# A transcript of a conversation with 2011!You



## Ether's Bane (Jun 1, 2014)

In the TCoD Member Headcanons thread, I alluded to holding a conversation with myself from 2011.

Then, I remembered this thread. In an amazing coincidence, it was, in fact, from 2011.

Thus, this thread.

Post a transcript of a conversation with 2011!You.

(Refer to the old thread if you don't understand how to do it.)


----------



## sv_01 (Jun 1, 2014)

Time travel you say?

What the ever-swirling Schism... No. No for eyepatch's sake. No Davros-swarming way.
_Are you an older version of me?_
Yeah. But I'm not gonna tell you anything. Now go hide somewhere safe.
_Why?_
Because I think I might have caused a time paradox. Also there might be bad guys here since I landed here and not on Rax... Spoilers.
_Maybe there's solar flares. That might also have caused the volcano. By the way, are you in the Temporal Cold War?_
Luckily, I'm not involved in any time war. And when this sweetie lands somewhere she shouldn't, it usually means there's trouble.
_She? Like when they call ships "she" in Star Trek?_
Sort of. Anyway, hide in the house if there's time b...bees or whatever. Because paradox stuff. Bye!


----------



## Flora (Jun 1, 2014)

oh, hey, 2011!Flora was just after The Great Boyfriend Escapade! So I should probably give myself some advice after that.

_...uh.
_Hey there, sixteen year old self.
_Why is your hair wavy-ish again???_
Oh, right. Stopped perma-straightening. It was kinda killing my hair. Plus it's fairly straight as is, so long as it doesn't fuck up when drying. Anyways, I'm here to give you some news about your future!
_Oh, joy. Here's hoping it doesn't involve any more shitty relationships-
_That brings me to my first point! Stop being so scared about that. It happened once, it was shit, get out of it quicker next time. You're capable of it.
_uh. okay.
_Actual news: you get cast in two shows-
_WHAT.

Collected data:

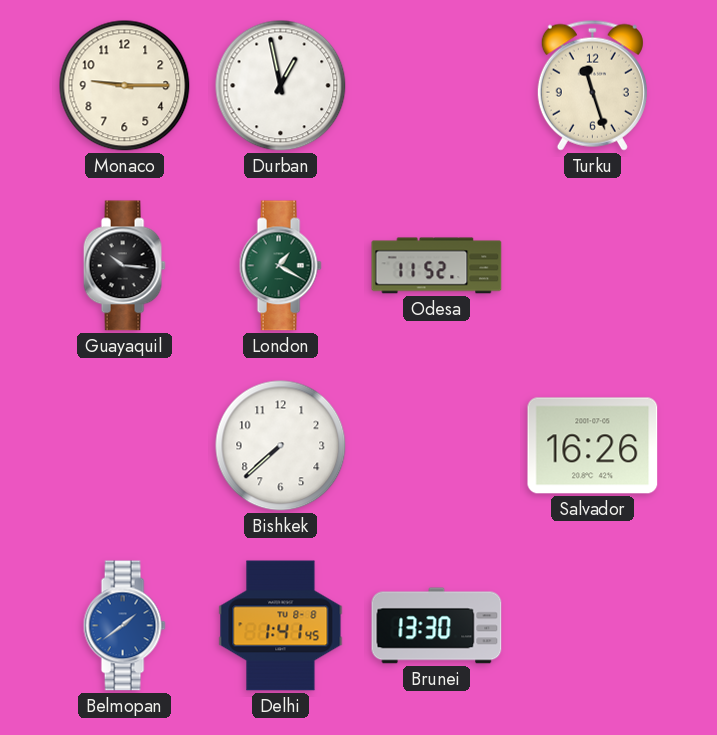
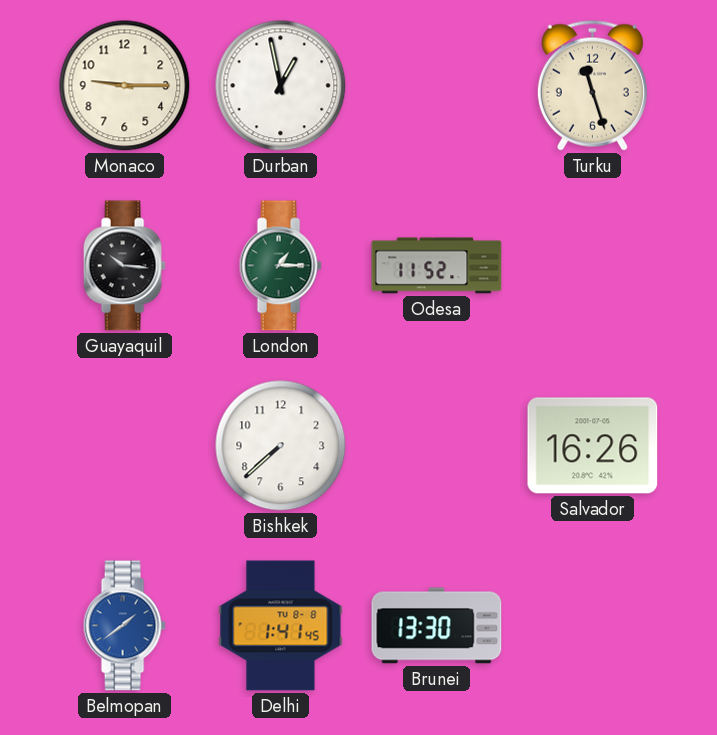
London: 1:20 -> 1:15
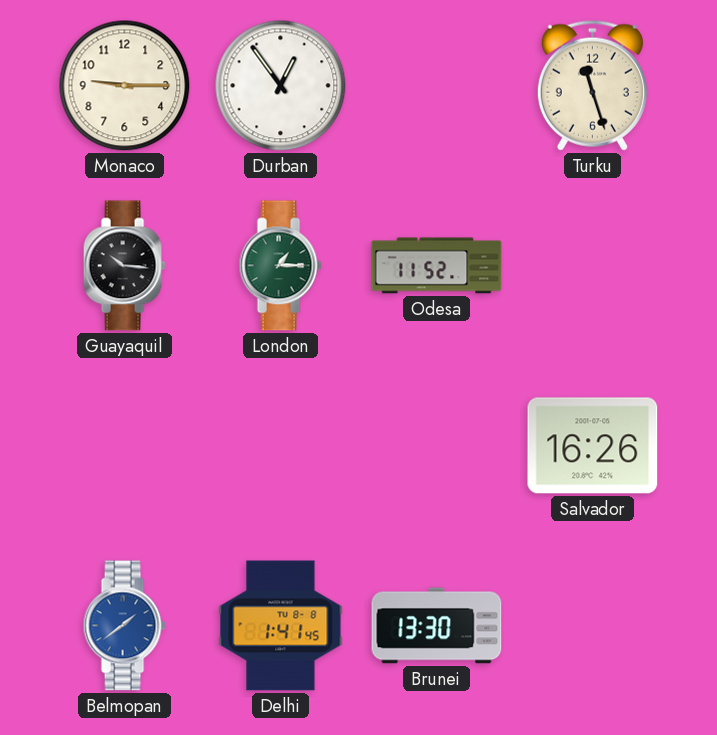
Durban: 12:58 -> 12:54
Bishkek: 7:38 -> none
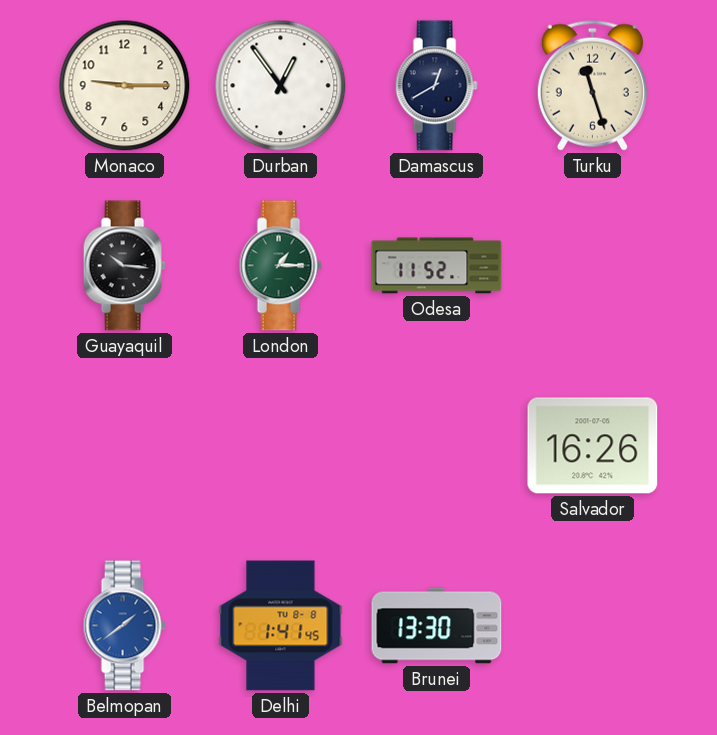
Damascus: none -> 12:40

Request 1:
List the usernames of everyone who posted in the forum thread.
Request 2:
In the forum thread, why did Flora stop perma-straightening?
The lines above come from a source separate from the forum thread.

Full output 1:
Ether's Bane, sv_01, Flora

Full output 2:
It was damaging Flora's hair, and that hair is fairly straight on its own anyway.